[Camera calibration parameters]
##########
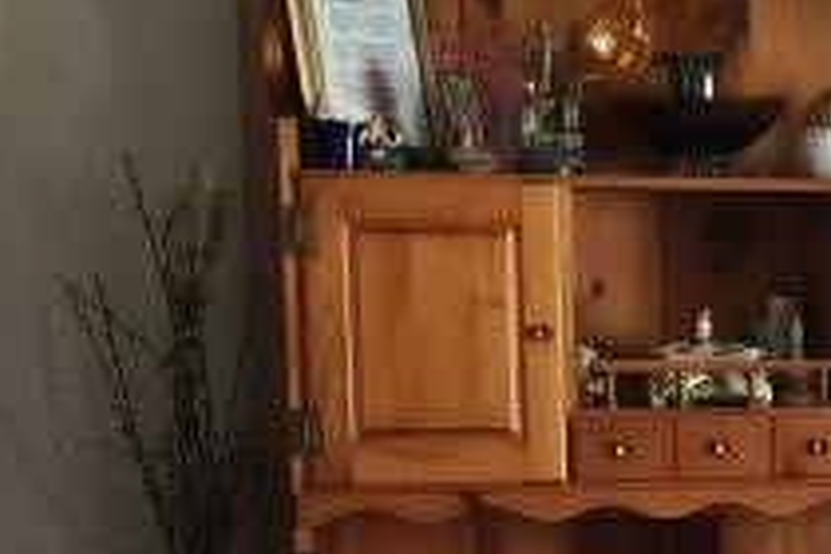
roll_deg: +0.3
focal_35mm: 147
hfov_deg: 13.3
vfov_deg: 9.1
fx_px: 3393
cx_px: 1187
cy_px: 811
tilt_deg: -8.0
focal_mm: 4.15
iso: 32
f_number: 2.2
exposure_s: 1/15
##########
Nothing but the exact text of the records should appear in your answer, with no pictures. Please write it out.

## EXERCISE RESPONSE
roll_deg: +0.3
focal_35mm: 147
hfov_deg: 13.3
vfov_deg: 9.1
fx_px: 3393
cx_px: 1187
cy_px: 811
tilt_deg: -8.0
focal_mm: 4.15
iso: 32
f_number: 2.2
exposure_s: 1/15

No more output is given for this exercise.